L’edificio è ornato la merlature e presenta finestre ripartite su due ordini. L’architettura interna è caratterizzata da una pianta a tre navate con volte a crociera acute costolonate, pilastri cruciformi, una cupola centrale ed un ampio transetto quadrato con quattro pseudo-matronei agli angoli, riservati a diverse categorie di fedeli: sacerdoti e religiosi, monache, autorità civili e militari, dame e nobildonne. Ai lati dell’abside semicircolare vi sono due cappelle della medesima forma quali prolungamento delle navate, costituendo dunque tre absidi ognuna delle quali avente un’edicola per i vasi liturgici. Evidente la similitudine con le strutture architettoniche locali: il santuario rievoca le cattedrali di Palermo e Monreale, mentre lo schema planimetrico tipico della qubba islamica è rinvenibile in ulteriori chiese cristiane di epoca normanna. Dunque emerge indubbiamente l’influenza della tradizione arabo-normanna, parimenti alla chiesa palermitana di Santo Spirito del Vespro cui la Badiazza somiglia.
Di derivazione normanna anche la cupola che poggia su quattro ampi archi ogivali, diversamente dalle crociere a sezione rettangolare poste su peducci annegati nelle pareti, tipiche dell’epoca sveva. Si suppone che anche l’impianto basilicale sia dovuto ai mutamenti che la struttura ricevette in epoca sveva aggiungendo tre navate al preesistente edificio a pianta centrica bizantino-normanna, come ipotizzato da Calandra, diversamente dall’ipotesi avanzata dagli storici Bottari e Agnello di un santuario unitario con navate coeve ambedue edificati successivamente al 1086.
A favore dell’ipotesi di un’edificazione in momenti differenti vi sono le ulteriori divergenze stilistiche rilevabili nei capitelli e nelle navate, riflesso dei differenti influssi bizantini, cistercensi e borgognoni pregotici. Lo stile gotico è palesemente riscontrabile, tra l’altro, nei capitelli con foglie uncinate sulle colonne nicchiate agli angoli dell’abside centrale. Sul fianco nord vi è una porta ogivale con capitelli in pietra decorati con motivi vegetali, inoltre è stata rinvenuta più in basso un’ulteriore porta probabilmente per l’accesso ad una cripta o ad un passaggio sotterraneo. Permangono invece solo alcune tracce della porta ogivale che un tempo congiungeva la chiesa al monastero.
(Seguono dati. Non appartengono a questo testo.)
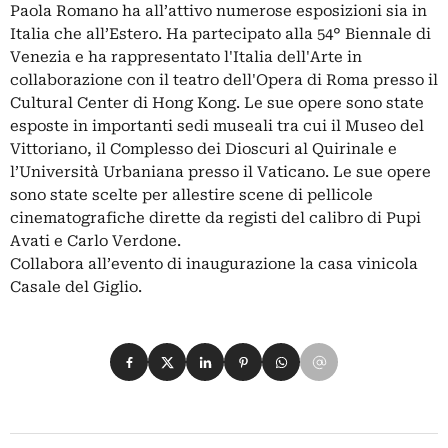
Paola Romano ha all’attivo numerose esposizioni sia in
Italia che all’Estero. Ha partecipato alla 54° Biennale di
Venezia e ha rappresentato l'Italia dell'Arte in
collaborazione con il teatro dell'Opera di Roma presso il
Cultural Center di Hong Kong. Le sue opere sono state
esposte in importanti sedi museali tra cui il Museo del
Vittoriano, il Complesso dei Dioscuri al Quirinale e
l’Università Urbaniana presso il Vaticano. Le sue opere
sono state scelte per allestire scene di pellicole
cinematografiche dirette da registi del calibro di Pupi
Avati e Carlo Verdone.
Collabora all’evento di inaugurazione la casa vinicola
Casale del Giglio.
Condividi su Facebook
Condividi su X
Condividi su LinkedIn
Condividi su Pinterest
Condividi su WhatsApp
Condividi su Email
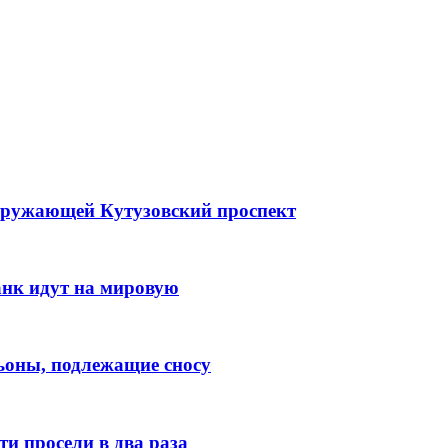
згружающей Кутузовский проспект
нк идут на мировую
ьоны, подлежащие сносу
и просели в два раза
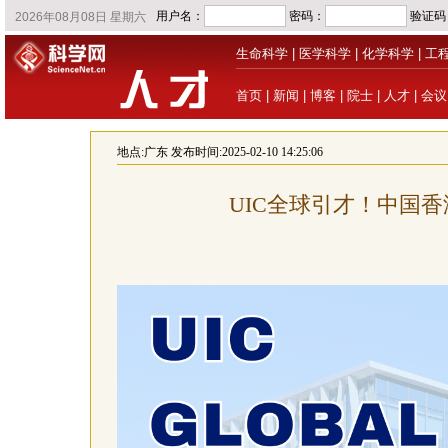
生命科学
|
医学科学
|
化学科学
|
工
首页
|
新闻
|
博客
|
院士
|
人才
|
会议
地点:
广东
发布时间:2025-02-10 14:25:06
UIC全球引才！中国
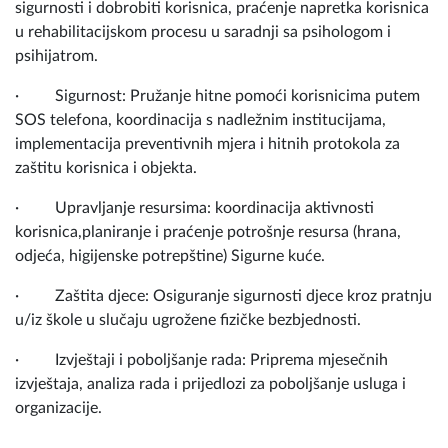
sigurnosti i dobrobiti korisnica, praćenje napretka korisnica
u rehabilitacijskom procesu u saradnji sa psihologom i
psihijatrom.
· Sigurnost: Pružanje hitne pomoći korisnicima putem
SOS telefona, koordinacija s nadležnim institucijama,
implementacija preventivnih mjera i hitnih protokola za
zaštitu korisnica i objekta.
· Upravljanje resursima: koordinacija aktivnosti
korisnica,planiranje i praćenje potrošnje resursa (hrana,
odjeća, higijenske potrepštine) Sigurne kuće.
· Zaštita djece: Osiguranje sigurnosti djece kroz pratnju
u/iz škole u slučaju ugrožene fizičke bezbjednosti.
· Izvještaji i poboljšanje rada: Priprema mjesečnih
izvještaja, analiza rada i prijedlozi za poboljšanje usluga i
organizacije.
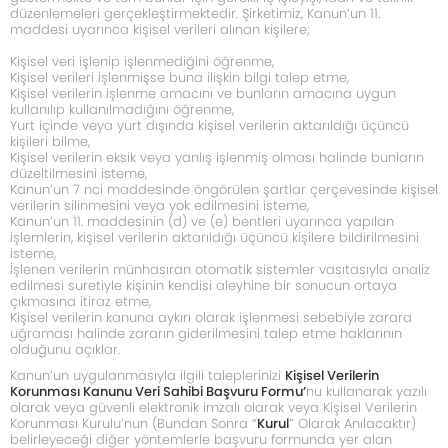
düzenlemeleri gerçekleştirmektedir. Şirketimiz, Kanun’un 11.
maddesi uyarınca kişisel verileri alınan kişilere;
Kişisel veri işlenip işlenmediğini öğrenme,
Kişisel verileri işlenmişse buna ilişkin bilgi talep etme,
Kişisel verilerin işlenme amacını ve bunların amacına uygun
kullanılıp kullanılmadığını öğrenme,
Yurt içinde veya yurt dışında kişisel verilerin aktarıldığı üçüncü
kişileri bilme,
Kişisel verilerin eksik veya yanlış işlenmiş olması halinde bunların
düzeltilmesini isteme,
Kanun’un 7 nci maddesinde öngörülen şartlar çerçevesinde kişisel
verilerin silinmesini veya yok edilmesini isteme,
Kanun’un 11. maddesinin (d) ve (e) bentleri uyarınca yapılan
işlemlerin, kişisel verilerin aktarıldığı üçüncü kişilere bildirilmesini
isteme,
İşlenen verilerin münhasıran otomatik sistemler vasıtasıyla analiz
edilmesi suretiyle kişinin kendisi aleyhine bir sonucun ortaya
çıkmasına itiraz etme,
Kişisel verilerin kanuna aykırı olarak işlenmesi sebebiyle zarara
uğraması halinde zararın giderilmesini talep etme haklarının
olduğunu açıklar.
Kanun’un uygulanmasıyla ilgili taleplerinizi
Kişisel Verilerin
Korunması Kanunu Veri Sahibi Başvuru Formu’
nu kullanarak yazılı
olarak veya güvenli elektronik imzalı olarak veya Kişisel Verilerin
Korunması Kurulu’nun (Bundan Sonra “
Kurul
” Olarak Anılacaktır)
belirleyeceği diğer yöntemlerle başvuru formunda yer alan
Dopo decenni di incuria, la struttura ha ricevuto attività di restauro a cura della Soprintendenza ai Beni Culturali di Messina, restituendole l’atmosfera medievale che la caratterizzava. Permangono tuttavia molteplici lavori da effettuare. Attualmente il sito è in concessione all’associazione “Il Centauro” onlus, che pazientemente e passionalmente ha curato e continua a curarne la conservazione. A tal fine mesi fa ha organizzato una fiaccolata, coinvolgendo un ampio corteo di cittadini, affinché le istituzioni porgano un’attenzione maggiore verso questo patrimonio risalente a quasi un millennio fa. Sarebbe opportuno ricevere dei fondi, pubblici o privati, miranti a fornire a questo maestoso monumento il giusto rilievo. Dinnanzi ad uno stato che spesso trascura ciò che più dovrebbe custodire ed esaltare, siamo tutti chiamati a contribuire alla salvaguardia e all’enfatizzazione di simili monumenti rari, patrimoni storici da tutelare.